Well, that could present a problem.

“Kip?” She wasn’t ready for this. But then, she’d hardly been ready for most of the big events in her life. Starting with her father’s death.

He glanced up at her, his brows raised. He wasn’t classically handsome, but there was something about Kip that had captured her heart at twelve or thirteen and pretty much never let go.

Not that she was the only girl whose heart had been affected by him. Kip’s list of women could rival that of Hawkeye Pierce from all the MASH reruns she used to watch when her roommates were out partying. An especially exciting weekend for her was those thirty-six-hour MASH marathons a local cable station used to run.

“I’ve been thinking….”

He took a sip of what had to be warm beer. “What?”

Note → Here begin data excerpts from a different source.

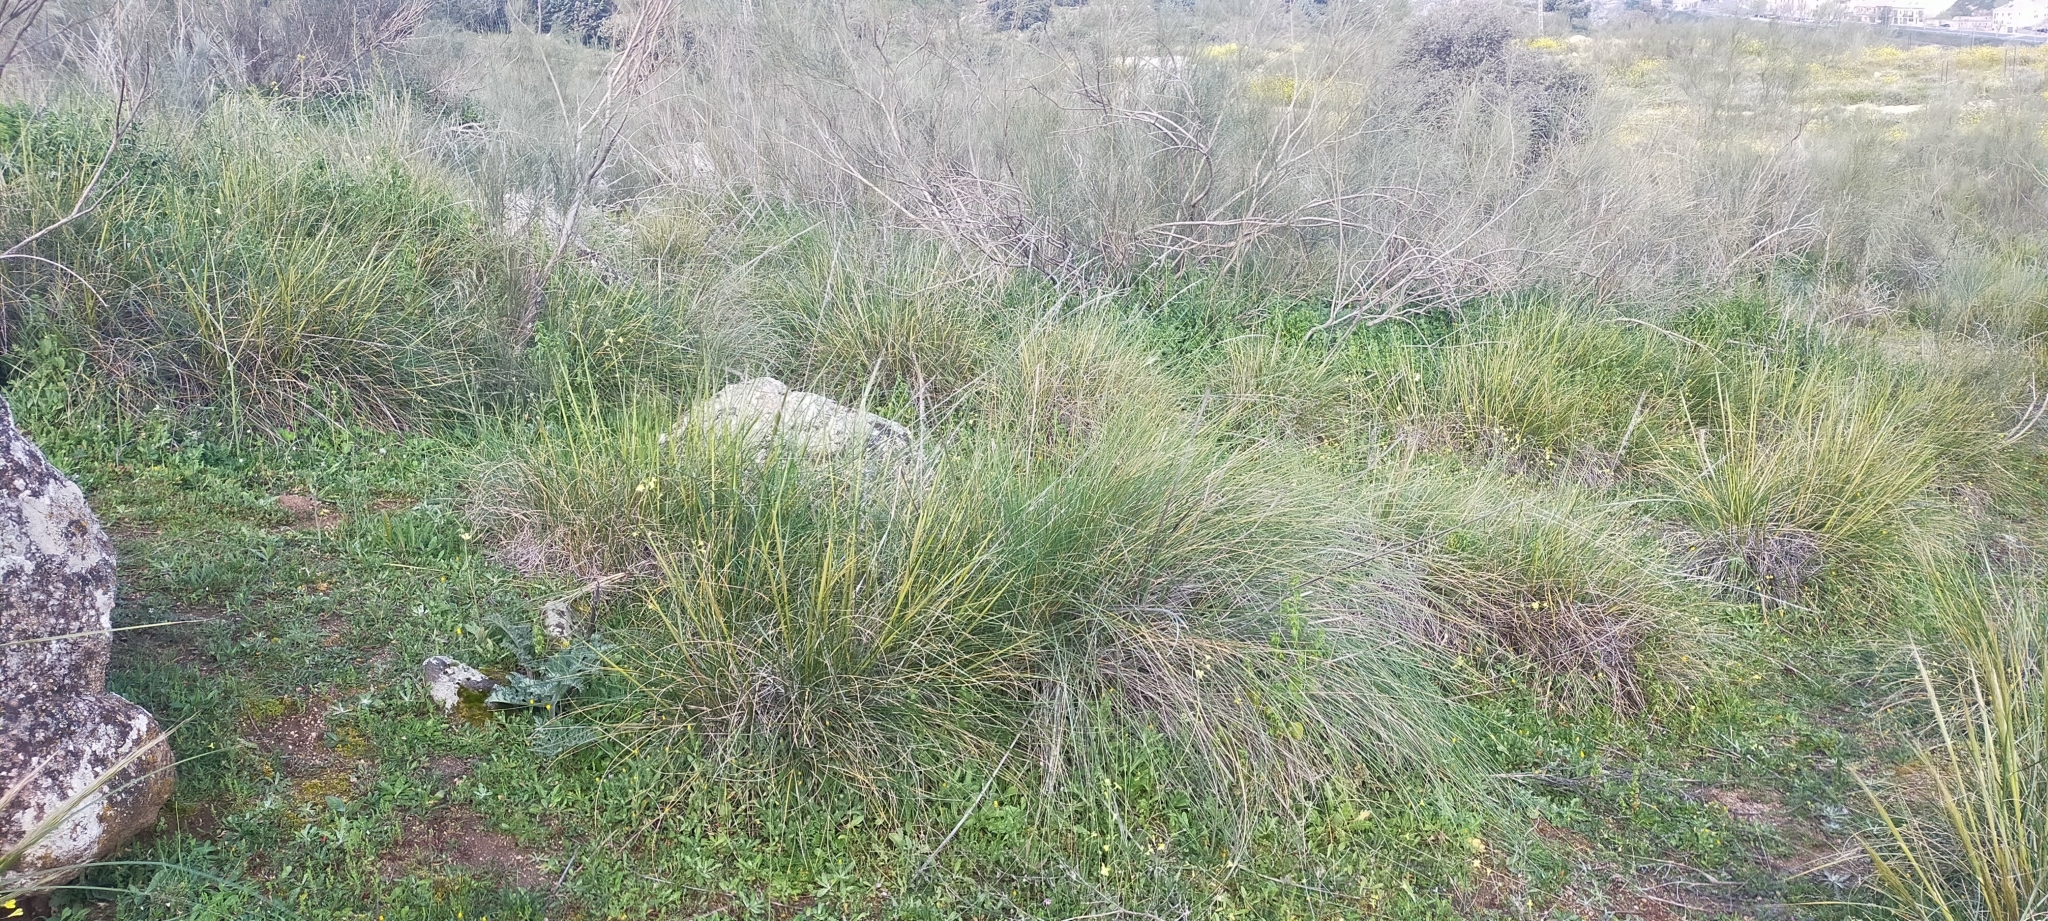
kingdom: Plantae
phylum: Tracheophyta
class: Liliopsida
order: Poales
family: Poaceae
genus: Macrochloa
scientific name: Macrochloa tenacissima
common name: Alfa grass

“I’d like us to talk to Jim Brackerfield. Find out if I can take both kids. I mean surely…” When it looked like he might interrupt, she rushed on. “If Cal gave me Kayla, the court would acknowledge that he found me a suitable parent.”

“He gave you a little girl.”

“I hadn’t pegged you for a sexist, Kip Webster.”

“I’m not,” he said, scaring her with his seriousness. Things would go much easier for her if she had his cooperation on this.

“Mothers raise boys all the time,” she reminded him.

“Cal grew up without a father.” Kip’s voice had lost all compromise. She didn’t recognize this adamant, straight-faced man. “It was hard on him. A lot harder than you probably know,” he continued.

She’d bet her life he was wrong on that one.

“He doesn’t want that for his son.”

“Surely he’d prefer it to foster care.”

He motioned for another round of drinks, waiting while their glasses were removed and replaced. Then, after a long swallow, he continued.

“I did some reading on the Internet this afternoon.”

He’d been in her mother’s home office when she’d come down from speaking with Nancy.

“Like you said before, one of the most dangerous, life-damaging challenges biracial children face is a sense of not belonging anywhere. They’re often unable to feel completely part of one culture or the other. They can suffer terrible insecurities and even self-loathing that sometimes leads to a life of bitterness. Their belief systems can be shakier. I mean, think of it…” He paused for a second and Leslie stared at him. She’d thought about all of this in the past twenty-four hours, of course, but hadn’t worked out how to handle these challenges.

Cal’s children were just that. Children. Her dead brother’s children. Her niece and nephew who needed love. Not black. Not white. Not mixed race. Just children.

“…who are they on Martin Luther King day?” he continued after another sip of beer. “One of the people still fighting for equal rights, avenging their forefathers? Or one of those—like you and me—white race who feel guilt for the actions of people who lived before us, people whose actions were completely separate from us and over which we had no control?”

“I don’t know.” They were children. First and foremost. They needed a home. Security. Love. It was all she could take on at the moment. “You make it sound so hopeless.”

“It’s not hopeless.” He reached across the table, took her hand. “In all the accounts that I read today—and I read about a hundred firsthand accounts on some blogs I found—the insecurities commonly felt by children of mixed heritage can be effectively counteracted within a strong family unit.”

Did that mean he wouldn’t fight her if she tried to keep Jonathan out of foster care? Reading him as though he were an important investor, Leslie remained quiet. Waiting.

Or maybe she was just too scared to speak.

“I…” He stopped, glanced at her, and she almost started to cry again when she saw his obvious emotional struggle. “I find that I can’t turn my back on them, either.”